Cape election brings equality and equity into focus

May 14, 2021

 “Although the sense of equality is made the basis of many social and political ideals, the real conditions of rich, cooperative life are fulfilled only when the bare idea of equality is replaced by the realization of the unity of all life.”  – Meher Baba, Discourses

The recent Cape Henlopen school board election brought forward certain terms, phrases and pending legislation that have been flying below or above my radar screen: Equity, Critical Race Theory and Delaware House Bill 198.

Creating greater awareness is one of the benefits of an election.

Candidate Ashley Murray questioned Cape district’s focus on, and embrace of, diversity, inclusion and equity as important components of a public education system. She associated it with the Critical Race Theory concept bubbling in academia and societal discussions for the past few years. The theory promotes a deep examination of racism in our culture to develop a greater understanding of its impact in our lives so we can begin to move beyond the problems it creates.

And she questioned whether House Bill 198, passed by the Delaware House of Representatives and awaiting action in the Senate, is an outgrowth of Critical Race Theory and amounts to a form of indoctrination of our children that should be resisted.

According to a synopsis, the proposed legislation as first introduced requires each school district and charter school to establish and implement a curriculum on Black History for students in grades K through 12. This Act incorporates contemporary events into discussions of Black History and the tools of experience.” Sussex County representatives split in their voting. Steve Smyk and Pete Schwartzkopf voted in favor of the bill; Rich Collins, Tim Dukes, Ron Gray and Jesse Vanderwende voted no; and Ruth Briggs King recorded as not voting.

Those interested in Critical Race Theory can find lots of articles on the internet. We will also try to keep readers posted on the status and ultimate fate of HB 198.

Most people, I think, have a pretty good grip on diversity and inclusivity, and the positive nature of both. But what about equity?  

I had to dig a little deeper to get my head around equity, especially relative to equality. They sound similar, but it turns out that in societal and educational terms, they are quite different.
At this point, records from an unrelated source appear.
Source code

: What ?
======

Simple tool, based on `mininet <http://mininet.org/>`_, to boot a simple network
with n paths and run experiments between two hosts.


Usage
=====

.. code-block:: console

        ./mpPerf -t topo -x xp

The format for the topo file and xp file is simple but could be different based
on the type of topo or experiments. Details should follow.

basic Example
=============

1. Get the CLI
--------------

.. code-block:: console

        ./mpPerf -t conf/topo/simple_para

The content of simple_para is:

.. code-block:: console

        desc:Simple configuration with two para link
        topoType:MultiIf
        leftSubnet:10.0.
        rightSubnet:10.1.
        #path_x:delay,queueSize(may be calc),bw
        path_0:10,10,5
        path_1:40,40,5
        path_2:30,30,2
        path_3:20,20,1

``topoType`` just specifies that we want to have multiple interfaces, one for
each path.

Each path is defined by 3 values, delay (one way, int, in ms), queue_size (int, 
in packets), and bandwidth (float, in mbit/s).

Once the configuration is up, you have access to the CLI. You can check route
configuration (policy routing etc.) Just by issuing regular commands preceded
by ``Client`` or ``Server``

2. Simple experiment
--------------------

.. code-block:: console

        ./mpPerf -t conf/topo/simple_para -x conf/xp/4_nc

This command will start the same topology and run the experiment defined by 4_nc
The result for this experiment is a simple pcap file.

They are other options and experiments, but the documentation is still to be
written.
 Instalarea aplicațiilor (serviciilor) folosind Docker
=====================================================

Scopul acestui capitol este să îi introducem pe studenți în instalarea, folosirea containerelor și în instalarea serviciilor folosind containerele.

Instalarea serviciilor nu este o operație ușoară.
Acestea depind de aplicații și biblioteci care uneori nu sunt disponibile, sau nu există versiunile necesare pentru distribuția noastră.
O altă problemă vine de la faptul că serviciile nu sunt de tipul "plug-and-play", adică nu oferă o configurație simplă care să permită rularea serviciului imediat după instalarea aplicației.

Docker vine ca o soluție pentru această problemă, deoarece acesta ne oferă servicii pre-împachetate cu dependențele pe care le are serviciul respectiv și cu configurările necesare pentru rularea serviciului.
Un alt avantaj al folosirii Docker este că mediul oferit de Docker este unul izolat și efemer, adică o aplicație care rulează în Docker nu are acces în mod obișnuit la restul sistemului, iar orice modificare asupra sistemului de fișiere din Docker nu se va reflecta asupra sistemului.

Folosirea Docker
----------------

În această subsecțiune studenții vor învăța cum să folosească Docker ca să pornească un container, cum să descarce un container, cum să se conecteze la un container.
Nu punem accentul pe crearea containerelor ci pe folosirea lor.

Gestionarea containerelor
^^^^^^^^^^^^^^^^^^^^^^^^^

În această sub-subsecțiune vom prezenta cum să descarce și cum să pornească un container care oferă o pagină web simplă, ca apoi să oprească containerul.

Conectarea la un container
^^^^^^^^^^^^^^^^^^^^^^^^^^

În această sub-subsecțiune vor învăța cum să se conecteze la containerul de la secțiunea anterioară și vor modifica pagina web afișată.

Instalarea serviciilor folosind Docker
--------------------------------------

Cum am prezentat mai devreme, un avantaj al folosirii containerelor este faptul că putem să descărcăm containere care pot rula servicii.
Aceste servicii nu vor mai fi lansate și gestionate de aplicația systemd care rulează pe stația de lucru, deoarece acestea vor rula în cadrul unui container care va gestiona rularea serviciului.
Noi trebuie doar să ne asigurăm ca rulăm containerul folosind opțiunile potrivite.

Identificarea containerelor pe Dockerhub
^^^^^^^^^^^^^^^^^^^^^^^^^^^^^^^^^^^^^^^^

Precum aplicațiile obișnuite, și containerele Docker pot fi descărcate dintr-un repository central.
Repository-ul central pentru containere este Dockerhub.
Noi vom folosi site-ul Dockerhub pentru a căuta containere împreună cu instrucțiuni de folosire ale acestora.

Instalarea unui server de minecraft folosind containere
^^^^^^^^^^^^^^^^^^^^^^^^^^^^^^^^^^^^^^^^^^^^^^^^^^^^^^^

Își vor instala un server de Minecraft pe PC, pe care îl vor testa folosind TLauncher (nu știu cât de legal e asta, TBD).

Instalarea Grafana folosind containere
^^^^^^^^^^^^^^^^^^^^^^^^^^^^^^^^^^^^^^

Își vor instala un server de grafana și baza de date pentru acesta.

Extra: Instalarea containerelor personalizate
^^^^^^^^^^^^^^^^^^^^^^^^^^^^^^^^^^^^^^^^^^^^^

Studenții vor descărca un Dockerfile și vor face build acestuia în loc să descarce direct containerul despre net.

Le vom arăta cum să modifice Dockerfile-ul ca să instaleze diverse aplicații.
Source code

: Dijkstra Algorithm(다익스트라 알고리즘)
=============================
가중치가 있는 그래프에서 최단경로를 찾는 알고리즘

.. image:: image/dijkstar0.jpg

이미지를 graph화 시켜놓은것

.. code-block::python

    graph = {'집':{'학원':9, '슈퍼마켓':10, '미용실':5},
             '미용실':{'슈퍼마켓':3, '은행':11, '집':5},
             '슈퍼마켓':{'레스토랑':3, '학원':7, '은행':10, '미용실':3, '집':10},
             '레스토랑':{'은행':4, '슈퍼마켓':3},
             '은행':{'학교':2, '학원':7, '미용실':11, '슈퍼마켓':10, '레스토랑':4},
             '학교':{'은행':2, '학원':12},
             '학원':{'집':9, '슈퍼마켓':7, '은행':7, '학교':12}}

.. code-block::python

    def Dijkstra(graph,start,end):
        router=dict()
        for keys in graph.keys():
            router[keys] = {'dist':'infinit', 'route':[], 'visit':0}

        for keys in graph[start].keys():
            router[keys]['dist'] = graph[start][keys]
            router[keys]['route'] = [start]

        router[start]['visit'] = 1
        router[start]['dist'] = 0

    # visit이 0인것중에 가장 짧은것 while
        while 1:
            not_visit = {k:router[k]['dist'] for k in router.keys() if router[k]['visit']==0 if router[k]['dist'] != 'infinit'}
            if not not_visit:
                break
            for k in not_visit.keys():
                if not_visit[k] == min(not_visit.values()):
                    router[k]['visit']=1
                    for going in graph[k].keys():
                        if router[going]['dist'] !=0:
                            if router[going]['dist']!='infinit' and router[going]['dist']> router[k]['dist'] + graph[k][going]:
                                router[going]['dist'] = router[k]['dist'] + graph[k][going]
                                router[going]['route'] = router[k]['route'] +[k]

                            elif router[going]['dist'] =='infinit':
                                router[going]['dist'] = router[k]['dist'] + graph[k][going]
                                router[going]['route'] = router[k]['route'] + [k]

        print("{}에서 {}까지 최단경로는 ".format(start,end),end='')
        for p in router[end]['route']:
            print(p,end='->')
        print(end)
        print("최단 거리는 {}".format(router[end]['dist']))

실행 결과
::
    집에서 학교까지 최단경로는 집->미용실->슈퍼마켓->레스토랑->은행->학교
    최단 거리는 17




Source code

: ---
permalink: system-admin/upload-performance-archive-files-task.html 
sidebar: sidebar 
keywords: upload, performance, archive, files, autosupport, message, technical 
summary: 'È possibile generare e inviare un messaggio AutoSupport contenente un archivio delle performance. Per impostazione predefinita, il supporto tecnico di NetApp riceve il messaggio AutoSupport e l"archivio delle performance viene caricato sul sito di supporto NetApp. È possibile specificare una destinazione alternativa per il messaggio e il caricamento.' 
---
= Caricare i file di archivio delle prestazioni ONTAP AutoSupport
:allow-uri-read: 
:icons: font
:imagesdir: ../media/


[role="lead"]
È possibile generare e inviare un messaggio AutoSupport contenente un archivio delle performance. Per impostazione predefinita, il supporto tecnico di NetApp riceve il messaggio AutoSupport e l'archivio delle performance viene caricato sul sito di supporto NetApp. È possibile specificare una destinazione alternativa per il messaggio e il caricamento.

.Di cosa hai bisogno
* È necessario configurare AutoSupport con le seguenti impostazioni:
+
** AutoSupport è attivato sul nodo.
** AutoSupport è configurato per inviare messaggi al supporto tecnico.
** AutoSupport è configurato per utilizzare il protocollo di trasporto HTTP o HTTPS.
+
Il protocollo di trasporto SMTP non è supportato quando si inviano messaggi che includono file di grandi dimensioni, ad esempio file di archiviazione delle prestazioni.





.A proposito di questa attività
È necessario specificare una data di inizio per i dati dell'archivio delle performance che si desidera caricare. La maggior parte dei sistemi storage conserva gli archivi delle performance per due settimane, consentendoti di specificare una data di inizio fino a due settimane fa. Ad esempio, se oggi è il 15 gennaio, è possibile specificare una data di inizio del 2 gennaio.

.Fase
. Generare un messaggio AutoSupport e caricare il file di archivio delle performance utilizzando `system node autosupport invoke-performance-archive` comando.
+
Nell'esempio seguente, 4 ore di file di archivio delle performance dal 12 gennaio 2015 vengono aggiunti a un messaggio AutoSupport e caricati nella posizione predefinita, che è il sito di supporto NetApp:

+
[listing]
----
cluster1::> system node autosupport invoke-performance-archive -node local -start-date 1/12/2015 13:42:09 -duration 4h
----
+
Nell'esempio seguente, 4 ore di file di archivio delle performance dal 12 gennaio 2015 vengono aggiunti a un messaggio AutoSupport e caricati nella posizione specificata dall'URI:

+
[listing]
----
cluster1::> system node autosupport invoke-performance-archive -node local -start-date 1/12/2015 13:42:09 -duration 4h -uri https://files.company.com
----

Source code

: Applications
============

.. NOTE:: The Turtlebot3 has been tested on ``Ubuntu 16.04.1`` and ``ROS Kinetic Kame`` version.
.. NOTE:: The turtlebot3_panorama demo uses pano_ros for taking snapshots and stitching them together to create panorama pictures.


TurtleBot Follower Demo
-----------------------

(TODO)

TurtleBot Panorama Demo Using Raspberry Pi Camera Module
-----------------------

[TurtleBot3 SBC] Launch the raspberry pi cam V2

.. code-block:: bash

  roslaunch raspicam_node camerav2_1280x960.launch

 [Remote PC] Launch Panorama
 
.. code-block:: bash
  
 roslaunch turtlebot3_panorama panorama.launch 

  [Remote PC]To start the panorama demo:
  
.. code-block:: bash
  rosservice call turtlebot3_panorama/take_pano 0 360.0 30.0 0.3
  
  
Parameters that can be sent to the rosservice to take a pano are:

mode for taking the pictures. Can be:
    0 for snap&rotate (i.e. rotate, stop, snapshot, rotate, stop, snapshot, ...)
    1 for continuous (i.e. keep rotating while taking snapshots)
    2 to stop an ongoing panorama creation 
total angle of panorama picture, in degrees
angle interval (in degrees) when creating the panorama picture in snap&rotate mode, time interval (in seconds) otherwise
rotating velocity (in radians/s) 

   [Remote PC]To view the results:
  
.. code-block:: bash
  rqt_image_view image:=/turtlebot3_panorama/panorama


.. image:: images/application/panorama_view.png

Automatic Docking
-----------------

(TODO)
The artwork included with this column does a pretty good job of illustrating the difference between equality and equity. Simply put, we all might get equal access to tools available for accomplishing a task, but that equal access still doesn’t guarantee that each of us, because of our differences, will get an equitable shot at accomplishing the task.

According to information provided by Superintendent Bob Fulton, here is how the Cape district has defined educational equity for the past three years:

“Educational equity is accepting the unique qualities of each student in order to ensure fair treatment of all students to raise achievement. Differences are celebrated and recognized as strengths that serve to enrich the group as a whole. Embracing these growth opportunities and recognizing the unique challenges they present enable Cape Henlopen educators to better assess individual student needs and provide the necessary supports to overcome potential barriers to academic, behavioral, and/or social/emotional success and wellness.”

Fulton provided examples of how the Cape district incorporates educational equity into its programs:

“When a student is struggling emotionally, the schools and the district ensure that the student receives counseling or proper supports.

“When a student is doing well academically, but is taking college prep courses, our teachers and administrators will encourage them to take higher-level courses such as honors classes and/or Advanced Placement courses.

“Our district provides a wide range of extracurriculars and course offerings to allow students to have a choice and to have varied experiences inside the classroom.

”Our district ensures that all students are included and have access to grade-level curriculum and standards, including our special education students and our English Language Learners.”

I don’t have a problem with any of this, while being wary and realistic about the efforts of extremists from all directions who glory in planting and cultivating seeds of divisiveness, and try to take things too far.

I look forward to many generations from now when the melting pot of nature will gradually dissolve our focus and fears associated with race and gender so, as the avatar Meher Baba instructs, we can begin to reap the rewards of a rich, cooperative life that recognizes the unity of all life.

It’s the Goldilocks approach: seeking that sweet spot of just right.